TASK REQUIREMENTS: Go through the records and report each line in which the word "teacher" occurs.

Top of DATA SHOWN

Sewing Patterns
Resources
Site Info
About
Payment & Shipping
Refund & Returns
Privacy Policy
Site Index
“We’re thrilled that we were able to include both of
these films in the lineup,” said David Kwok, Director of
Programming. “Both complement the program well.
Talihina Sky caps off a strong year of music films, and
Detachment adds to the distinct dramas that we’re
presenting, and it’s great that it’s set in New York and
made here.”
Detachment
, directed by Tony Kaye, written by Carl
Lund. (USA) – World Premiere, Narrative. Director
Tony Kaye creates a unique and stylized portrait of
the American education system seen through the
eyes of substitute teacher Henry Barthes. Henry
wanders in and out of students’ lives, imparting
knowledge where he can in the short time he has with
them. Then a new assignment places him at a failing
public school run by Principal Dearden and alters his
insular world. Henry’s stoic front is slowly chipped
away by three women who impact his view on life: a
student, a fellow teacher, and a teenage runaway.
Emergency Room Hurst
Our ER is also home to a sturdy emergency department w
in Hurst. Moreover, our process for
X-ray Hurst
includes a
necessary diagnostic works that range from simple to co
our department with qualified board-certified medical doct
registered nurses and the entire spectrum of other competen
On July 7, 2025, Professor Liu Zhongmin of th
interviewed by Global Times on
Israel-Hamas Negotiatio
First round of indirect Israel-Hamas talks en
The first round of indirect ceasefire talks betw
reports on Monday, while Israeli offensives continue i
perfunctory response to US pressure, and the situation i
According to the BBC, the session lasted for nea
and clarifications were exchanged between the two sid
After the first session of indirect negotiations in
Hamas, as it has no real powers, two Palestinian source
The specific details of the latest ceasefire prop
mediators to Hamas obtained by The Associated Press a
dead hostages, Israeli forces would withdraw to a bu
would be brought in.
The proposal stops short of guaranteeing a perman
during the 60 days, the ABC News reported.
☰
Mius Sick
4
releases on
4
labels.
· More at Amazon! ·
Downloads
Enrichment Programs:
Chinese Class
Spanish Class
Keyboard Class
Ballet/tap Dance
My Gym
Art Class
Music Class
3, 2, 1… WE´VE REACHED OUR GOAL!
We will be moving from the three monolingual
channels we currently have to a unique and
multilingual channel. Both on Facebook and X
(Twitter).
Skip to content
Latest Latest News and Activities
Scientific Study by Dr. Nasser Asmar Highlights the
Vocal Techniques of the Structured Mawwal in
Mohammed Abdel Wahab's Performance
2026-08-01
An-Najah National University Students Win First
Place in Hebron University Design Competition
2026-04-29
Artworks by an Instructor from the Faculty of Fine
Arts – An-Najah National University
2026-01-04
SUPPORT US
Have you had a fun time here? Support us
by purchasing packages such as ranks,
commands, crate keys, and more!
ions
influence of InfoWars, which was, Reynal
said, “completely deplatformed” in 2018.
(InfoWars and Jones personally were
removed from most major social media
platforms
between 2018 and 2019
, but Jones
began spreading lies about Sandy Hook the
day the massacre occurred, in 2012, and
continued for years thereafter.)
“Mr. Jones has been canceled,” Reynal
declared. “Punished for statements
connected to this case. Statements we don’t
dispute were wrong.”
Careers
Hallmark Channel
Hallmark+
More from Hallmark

Bottom of DATA SHOWN

YOUR RESPONSE:
eyes of substitute teacher Henry Barthes. Henry
student, a fellow teacher, and a teenage runaway.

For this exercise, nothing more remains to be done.